===== Source information

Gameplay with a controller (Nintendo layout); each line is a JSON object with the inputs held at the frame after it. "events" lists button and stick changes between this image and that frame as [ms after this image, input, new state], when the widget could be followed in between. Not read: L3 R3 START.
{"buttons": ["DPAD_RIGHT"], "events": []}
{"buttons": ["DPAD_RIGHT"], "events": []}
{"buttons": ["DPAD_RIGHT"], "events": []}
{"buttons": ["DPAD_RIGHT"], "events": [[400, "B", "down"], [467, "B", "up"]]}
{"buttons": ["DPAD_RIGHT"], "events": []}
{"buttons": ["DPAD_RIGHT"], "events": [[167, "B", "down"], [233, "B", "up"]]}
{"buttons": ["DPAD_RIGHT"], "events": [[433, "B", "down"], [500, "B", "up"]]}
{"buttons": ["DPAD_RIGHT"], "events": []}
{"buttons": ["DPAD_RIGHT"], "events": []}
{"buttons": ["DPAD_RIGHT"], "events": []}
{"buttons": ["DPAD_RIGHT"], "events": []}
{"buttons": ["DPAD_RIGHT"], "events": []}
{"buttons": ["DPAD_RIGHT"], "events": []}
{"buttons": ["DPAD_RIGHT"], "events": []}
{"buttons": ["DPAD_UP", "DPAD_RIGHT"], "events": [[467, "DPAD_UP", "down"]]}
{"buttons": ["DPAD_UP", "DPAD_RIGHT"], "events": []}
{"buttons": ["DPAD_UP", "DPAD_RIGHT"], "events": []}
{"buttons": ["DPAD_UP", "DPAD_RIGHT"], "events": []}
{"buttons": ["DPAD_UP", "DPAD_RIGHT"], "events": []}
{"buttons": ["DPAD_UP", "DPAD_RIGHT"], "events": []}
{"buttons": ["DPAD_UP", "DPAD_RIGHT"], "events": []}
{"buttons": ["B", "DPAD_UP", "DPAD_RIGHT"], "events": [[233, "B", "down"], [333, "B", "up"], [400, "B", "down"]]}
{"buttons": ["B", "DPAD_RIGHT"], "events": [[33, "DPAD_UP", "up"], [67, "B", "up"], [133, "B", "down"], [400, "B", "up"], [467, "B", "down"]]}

==========

Task details =>
Each record must be transcribed word for word.

Answer space =>
Gameplay with a controller (Nintendo layout); each line is a JSON object with the inputs held at the frame after it. "events" lists button and stick changes between this image and that frame as [ms after this image, input, new state], when the widget could be followed in between. Not read: L3 R3 START.
{"buttons": ["DPAD_RIGHT"], "events": []}
{"buttons": ["DPAD_RIGHT"], "events": []}
{"buttons": ["DPAD_RIGHT"], "events": []}
{"buttons": ["DPAD_RIGHT"], "events": [[400, "B", "down"], [467, "B", "up"]]}
{"buttons": ["DPAD_RIGHT"], "events": []}
{"buttons": ["DPAD_RIGHT"], "events": [[167, "B", "down"], [233, "B", "up"]]}
{"buttons": ["DPAD_RIGHT"], "events": [[433, "B", "down"], [500, "B", "up"]]}
{"buttons": ["DPAD_RIGHT"], "events": []}
{"buttons": ["DPAD_RIGHT"], "events": []}
{"buttons": ["DPAD_RIGHT"], "events": []}
{"buttons": ["DPAD_RIGHT"], "events": []}
{"buttons": ["DPAD_RIGHT"], "events": []}
{"buttons": ["DPAD_RIGHT"], "events": []}
{"buttons": ["DPAD_RIGHT"], "events": []}
{"buttons": ["DPAD_UP", "DPAD_RIGHT"], "events": [[467, "DPAD_UP", "down"]]}
{"buttons": ["DPAD_UP", "DPAD_RIGHT"], "events": []}
{"buttons": ["DPAD_UP", "DPAD_RIGHT"], "events": []}
{"buttons": ["DPAD_UP", "DPAD_RIGHT"], "events": []}
{"buttons": ["DPAD_UP", "DPAD_RIGHT"], "events": []}
{"buttons": ["DPAD_UP", "DPAD_RIGHT"], "events": []}
{"buttons": ["DPAD_UP", "DPAD_RIGHT"], "events": []}
{"buttons": ["B", "DPAD_UP", "DPAD_RIGHT"], "events": [[233, "B", "down"], [333, "B", "up"], [400, "B", "down"]]}
{"buttons": ["B", "DPAD_RIGHT"], "events": [[33, "DPAD_UP", "up"], [67, "B", "up"], [133, "B", "down"], [400, "B", "up"], [467, "B", "down"]]}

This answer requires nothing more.